Characterizing the Effect of Mitochondria Uptake on Macrophages

Abstract

As central hubs for many cellular processes, mitochondria are crucial for cellmetabolism and survival. For a long time, it was widely assumed that mitochondria are constrained within the cytoplasm of the cell. However, a decade of research has revealed the possibility of intercellular mitochondria migration, involving the movement of mitochondria from one cell type to unrelated cell types. Energy-intensive cells such as cardiomyocytes and brown adipocytes are subjected to a high rate of ROS (reactive oxygen species) generation. Mitochondria quality control pathways are critical in preserving mitochondrial health and homeostasis to maintain cellular functions. Cardiomyocytes export dysfunctional mitochondria as an alternative method of quality control. Resident macrophages in the environment actively capture and degrade cardiac mitochondria.
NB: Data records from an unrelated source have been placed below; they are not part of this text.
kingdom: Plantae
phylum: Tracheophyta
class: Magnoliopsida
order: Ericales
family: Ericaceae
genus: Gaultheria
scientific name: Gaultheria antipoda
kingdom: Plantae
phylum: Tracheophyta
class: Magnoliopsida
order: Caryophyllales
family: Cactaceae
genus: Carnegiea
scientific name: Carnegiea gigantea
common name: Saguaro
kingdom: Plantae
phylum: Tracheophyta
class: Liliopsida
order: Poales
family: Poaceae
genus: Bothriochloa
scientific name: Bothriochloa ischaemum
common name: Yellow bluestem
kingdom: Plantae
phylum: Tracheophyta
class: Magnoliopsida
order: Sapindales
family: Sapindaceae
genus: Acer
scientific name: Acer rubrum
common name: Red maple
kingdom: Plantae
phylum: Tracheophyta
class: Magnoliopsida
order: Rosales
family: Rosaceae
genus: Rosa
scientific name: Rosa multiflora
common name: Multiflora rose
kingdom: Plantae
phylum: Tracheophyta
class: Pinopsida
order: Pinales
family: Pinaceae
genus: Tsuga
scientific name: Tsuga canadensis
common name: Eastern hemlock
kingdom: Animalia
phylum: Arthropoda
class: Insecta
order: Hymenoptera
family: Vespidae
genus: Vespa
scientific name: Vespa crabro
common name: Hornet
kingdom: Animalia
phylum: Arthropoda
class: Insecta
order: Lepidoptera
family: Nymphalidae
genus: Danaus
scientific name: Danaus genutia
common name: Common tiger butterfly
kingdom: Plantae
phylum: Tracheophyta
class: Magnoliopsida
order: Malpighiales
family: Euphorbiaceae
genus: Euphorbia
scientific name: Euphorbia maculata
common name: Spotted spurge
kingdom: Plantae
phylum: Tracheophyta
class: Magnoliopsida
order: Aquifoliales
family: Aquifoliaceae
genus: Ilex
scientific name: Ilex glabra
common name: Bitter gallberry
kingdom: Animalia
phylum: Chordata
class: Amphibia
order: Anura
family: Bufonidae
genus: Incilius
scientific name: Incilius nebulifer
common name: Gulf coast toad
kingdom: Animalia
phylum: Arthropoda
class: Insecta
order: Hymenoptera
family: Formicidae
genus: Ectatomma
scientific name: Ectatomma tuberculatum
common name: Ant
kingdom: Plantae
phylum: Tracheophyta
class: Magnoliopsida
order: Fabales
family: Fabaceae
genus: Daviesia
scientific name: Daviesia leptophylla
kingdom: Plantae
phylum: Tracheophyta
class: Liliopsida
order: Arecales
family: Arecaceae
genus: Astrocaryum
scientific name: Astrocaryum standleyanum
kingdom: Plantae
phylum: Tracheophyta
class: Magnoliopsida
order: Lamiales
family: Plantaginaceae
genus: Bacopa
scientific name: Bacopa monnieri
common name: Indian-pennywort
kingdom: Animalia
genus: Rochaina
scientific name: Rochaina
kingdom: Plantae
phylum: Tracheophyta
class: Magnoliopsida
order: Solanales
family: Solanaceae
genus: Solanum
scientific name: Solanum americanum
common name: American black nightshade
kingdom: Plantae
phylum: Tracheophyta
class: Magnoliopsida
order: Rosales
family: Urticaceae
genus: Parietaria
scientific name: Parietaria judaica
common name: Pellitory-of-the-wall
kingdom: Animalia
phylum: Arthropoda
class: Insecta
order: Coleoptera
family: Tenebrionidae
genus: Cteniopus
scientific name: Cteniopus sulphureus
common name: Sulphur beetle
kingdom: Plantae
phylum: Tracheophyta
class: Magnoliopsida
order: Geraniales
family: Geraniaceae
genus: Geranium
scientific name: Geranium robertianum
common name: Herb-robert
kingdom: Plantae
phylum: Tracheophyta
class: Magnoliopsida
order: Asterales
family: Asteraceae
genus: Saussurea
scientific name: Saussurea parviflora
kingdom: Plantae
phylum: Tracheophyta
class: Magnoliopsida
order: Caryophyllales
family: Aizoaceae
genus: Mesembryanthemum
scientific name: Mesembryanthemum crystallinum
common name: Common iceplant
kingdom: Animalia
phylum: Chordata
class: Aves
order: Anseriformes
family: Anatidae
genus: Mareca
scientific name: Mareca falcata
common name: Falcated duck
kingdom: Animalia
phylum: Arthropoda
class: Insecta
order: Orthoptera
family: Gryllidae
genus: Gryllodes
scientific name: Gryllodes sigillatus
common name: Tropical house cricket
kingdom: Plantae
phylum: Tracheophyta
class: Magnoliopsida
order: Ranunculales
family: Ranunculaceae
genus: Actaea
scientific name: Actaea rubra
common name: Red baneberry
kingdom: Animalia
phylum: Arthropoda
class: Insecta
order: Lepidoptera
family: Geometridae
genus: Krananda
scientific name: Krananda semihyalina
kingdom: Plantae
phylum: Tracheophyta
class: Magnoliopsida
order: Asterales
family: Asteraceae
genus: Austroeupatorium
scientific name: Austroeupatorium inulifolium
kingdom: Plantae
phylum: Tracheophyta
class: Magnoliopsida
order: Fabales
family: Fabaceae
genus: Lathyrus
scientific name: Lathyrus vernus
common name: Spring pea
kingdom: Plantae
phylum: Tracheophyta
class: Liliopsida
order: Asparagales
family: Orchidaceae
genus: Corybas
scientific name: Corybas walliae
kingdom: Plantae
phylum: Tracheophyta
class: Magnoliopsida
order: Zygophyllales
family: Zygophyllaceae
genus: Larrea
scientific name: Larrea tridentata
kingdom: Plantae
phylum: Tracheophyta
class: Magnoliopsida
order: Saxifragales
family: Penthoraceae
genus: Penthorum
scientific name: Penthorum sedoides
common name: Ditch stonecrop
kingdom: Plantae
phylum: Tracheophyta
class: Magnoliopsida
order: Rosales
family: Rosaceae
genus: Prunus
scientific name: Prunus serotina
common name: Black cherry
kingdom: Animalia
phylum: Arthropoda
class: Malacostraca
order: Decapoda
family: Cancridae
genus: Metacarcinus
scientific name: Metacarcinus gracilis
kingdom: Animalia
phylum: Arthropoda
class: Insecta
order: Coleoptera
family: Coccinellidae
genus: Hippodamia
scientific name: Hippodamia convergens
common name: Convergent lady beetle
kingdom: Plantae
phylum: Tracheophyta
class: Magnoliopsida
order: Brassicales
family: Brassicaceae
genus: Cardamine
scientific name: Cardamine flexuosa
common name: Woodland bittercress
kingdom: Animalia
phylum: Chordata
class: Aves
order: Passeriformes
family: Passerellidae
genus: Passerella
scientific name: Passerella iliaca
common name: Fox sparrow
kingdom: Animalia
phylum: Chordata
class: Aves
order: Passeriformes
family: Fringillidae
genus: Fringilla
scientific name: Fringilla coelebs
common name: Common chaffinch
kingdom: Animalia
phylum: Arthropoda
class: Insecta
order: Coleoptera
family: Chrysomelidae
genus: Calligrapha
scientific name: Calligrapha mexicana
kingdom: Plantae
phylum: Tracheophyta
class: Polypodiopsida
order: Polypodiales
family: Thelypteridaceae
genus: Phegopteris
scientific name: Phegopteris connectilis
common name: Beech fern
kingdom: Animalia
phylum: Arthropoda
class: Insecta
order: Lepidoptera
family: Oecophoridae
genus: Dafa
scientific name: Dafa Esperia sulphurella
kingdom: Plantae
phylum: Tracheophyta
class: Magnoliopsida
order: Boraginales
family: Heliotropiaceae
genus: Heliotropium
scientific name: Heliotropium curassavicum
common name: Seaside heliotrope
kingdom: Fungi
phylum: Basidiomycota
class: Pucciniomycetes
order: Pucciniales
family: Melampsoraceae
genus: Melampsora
While this process benefits cardiomyocytes by preserving their mitochondrial function, the biological consequences of acquiring cardiac mitochondria have not been fully characterized in macrophages. Here, we used an in vitro system combining primary macrophages and the artificial transfer of cardiac mitochondria to investigate macrophage respiration, proliferation, as well as the morphology and turnover of their endogenous mitochondria after mitochondria uptake.